As I stated in my last post, the delivery was a nightmare (along with most of the pregnancy though we've chosen to focus on only the good that came from our experience).  The first week home from the hospital I was a basket case!  When the baby cried so did I.  Extreme swelling over took my lower extremities (to the point I could not fit into my maternity clothes when we took the baby to her first appointment with the pediatrician) and my anxiety was so severe I ended-up in the doctor's office with symptoms of a heart attack only to realize I was having an anxiety attack.  Since the late 90's I've been on different kinds of anti-anxiety medications but in 2010 during my annual visit with my OBGYN she told me the medication I was taking was not safe during pregnancy so I decided to go without it and was able to control the anxiety with exercise, healthy eating and counseling.  Jump ahead to October 22, 2012, and a trip to a New York City hospital with three months of bed rest and all-of-a-sudden my coping mechanisms immediately disappeared and I was left with the worst anxiety I've ever experienced.  Coupled with the delivery and raging hormones, I was in one of the worst mental states I've ever been in.   

Bonding was proving to be a challenge and the guilt associated with that just about did me in.  The only thing I was able to do successfully was breastfeed but after a week the baby's latch wasn't right and I was left with blisters on my nipples that were so painful I was in tears every time she ate (thankfully we sought help with a lactation consultant and that issue has been resolved).

As my amazing husband said best, "No one can adequately prepare you for sleep in two hour increments." So, it goes without saying, the sleep deprivation was a bitch!  To be honest, I don't remember much about sleep during those early days.  I did try to nap during the day but the anxiety proved to make that a challenge as well.

The hardest thing for me to deal with is something I've only shared with one other person until the last few days, I have OCD that manifests itself in obsessive thoughts.  Since high school I've been plagued with the condition and only recently have come to realize what causes them (the thoughts began when I was 15 and my step-sister was convicted of accomplice to murder and put into prison until 2010) and am working on how to overcome them (anxiety triggers the thought episodes).  After 20+ years I finally found a book called "Overcoming Obsessive Thoughts" and realized I'm not crazy but rather have figured out what has been, at times, debilitating thought patterns and a method to stop them.     

I felt like I was so alone in what I was experiencing.  I knew the "Baby Blues" were real but I was heading for full-blown post-partum depression, which was one of my fears prior to having the baby.  At my two week OB appointment I had a full-fledged breakdown in the office and thankfully my physician recommended I go on Zoloft to help control my unrealistic fears and OCD.  Having to go on medication made me feel like an epic failure as a mother.  I'm not sure where that thought comes from as I'm a huge advocate of counseling and mental health awareness but for some reason I felt as though a real Mom would not need medication to get through this time.  It's a stupid thought really!

Yesterday my sweet baby girl turned five weeks old and I had a break through.  I drove with her by myself from north Austin to New Braunfels and though there was anxiety prior to leaving the house, once I was in the car I did beautifully.  I spent the day with my grandmother, aunt and cousin and rejuvenated my heart, mind and soul.  The time spent with these amazing women was the first time I've felt more like myself and know I'm finally on the path to mental and emotional healing.  It's a beautiful thing!
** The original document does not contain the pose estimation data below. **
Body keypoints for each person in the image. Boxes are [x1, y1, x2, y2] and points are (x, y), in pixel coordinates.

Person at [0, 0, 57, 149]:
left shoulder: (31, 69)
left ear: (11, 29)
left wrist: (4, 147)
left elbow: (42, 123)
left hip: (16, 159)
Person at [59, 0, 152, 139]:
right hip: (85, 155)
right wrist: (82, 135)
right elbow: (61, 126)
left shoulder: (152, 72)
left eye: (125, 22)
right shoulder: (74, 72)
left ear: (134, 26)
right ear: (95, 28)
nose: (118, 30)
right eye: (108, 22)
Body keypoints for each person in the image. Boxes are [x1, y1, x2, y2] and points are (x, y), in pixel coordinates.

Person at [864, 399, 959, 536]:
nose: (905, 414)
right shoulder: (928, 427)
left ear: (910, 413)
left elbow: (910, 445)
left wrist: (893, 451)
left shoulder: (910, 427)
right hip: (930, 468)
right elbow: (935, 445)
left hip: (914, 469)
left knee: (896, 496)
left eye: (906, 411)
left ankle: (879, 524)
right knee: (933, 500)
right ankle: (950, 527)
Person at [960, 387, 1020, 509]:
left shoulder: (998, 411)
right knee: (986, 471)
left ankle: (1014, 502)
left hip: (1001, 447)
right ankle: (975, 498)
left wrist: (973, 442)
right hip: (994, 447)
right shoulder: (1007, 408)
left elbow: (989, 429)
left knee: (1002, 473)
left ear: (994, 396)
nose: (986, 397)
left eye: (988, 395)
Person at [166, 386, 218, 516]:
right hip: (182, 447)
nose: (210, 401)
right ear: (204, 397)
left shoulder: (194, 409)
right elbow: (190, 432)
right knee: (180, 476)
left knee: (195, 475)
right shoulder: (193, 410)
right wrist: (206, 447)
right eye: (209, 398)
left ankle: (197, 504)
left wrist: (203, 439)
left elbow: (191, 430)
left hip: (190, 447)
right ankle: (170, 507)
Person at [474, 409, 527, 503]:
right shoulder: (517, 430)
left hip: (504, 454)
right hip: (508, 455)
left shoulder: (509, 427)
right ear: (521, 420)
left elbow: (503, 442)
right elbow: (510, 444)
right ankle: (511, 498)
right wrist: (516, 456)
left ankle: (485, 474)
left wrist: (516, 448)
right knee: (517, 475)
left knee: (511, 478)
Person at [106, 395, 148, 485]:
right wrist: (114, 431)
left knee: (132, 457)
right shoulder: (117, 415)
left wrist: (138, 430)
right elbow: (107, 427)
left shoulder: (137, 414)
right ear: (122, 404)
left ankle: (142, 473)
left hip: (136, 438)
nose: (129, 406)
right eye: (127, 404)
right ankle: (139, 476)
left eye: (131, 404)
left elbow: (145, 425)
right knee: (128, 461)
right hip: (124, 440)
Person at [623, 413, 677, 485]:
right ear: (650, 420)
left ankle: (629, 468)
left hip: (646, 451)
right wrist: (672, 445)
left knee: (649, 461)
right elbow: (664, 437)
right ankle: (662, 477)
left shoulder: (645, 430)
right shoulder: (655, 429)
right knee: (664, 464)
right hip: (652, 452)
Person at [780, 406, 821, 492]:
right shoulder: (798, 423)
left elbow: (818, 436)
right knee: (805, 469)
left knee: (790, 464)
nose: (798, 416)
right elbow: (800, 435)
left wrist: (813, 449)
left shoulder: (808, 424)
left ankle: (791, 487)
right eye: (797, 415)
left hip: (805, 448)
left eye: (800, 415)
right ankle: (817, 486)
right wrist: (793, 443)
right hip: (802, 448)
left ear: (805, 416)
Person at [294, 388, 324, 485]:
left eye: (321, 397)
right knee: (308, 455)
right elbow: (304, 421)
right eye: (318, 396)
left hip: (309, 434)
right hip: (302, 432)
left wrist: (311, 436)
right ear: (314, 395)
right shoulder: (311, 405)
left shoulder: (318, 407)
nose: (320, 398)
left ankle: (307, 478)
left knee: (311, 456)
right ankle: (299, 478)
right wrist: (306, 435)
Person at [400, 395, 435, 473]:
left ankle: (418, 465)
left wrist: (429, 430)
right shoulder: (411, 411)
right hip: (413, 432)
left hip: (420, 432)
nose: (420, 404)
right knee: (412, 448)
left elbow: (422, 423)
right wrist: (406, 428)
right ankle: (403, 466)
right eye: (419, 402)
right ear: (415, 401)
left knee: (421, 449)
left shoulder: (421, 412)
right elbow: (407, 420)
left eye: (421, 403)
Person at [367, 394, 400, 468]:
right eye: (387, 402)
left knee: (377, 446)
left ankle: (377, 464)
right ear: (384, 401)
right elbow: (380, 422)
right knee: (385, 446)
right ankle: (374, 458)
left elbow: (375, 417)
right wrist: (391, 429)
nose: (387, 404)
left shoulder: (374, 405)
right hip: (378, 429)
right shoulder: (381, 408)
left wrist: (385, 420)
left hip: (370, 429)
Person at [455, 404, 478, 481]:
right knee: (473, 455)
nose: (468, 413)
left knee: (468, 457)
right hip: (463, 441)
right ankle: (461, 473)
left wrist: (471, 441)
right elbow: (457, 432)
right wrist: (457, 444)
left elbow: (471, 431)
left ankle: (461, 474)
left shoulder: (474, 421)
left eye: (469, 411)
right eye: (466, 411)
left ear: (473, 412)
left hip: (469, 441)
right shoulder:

In summary, no one could have prepared me for motherhood and I suspect that rings true for all women experiencing this gift for the first time.  What I do wish, with all of the reading I did before hand, is that someone would have told me it's normal to have increased anxiety and for those with anxiety disorders, hormones and lack of sleep can trigger other issues too.  But alas, if they had I probably would have told them to stop with all the negativity and just share the great parts of motherhood.  After all, even with the unpleasantries I've experienced, every time I kiss those plump little cheeks, hear a new sound out of her sweet little mouth or watch my husband melt in her arms I think to myself, "I'd do it all over again to experience this moment again."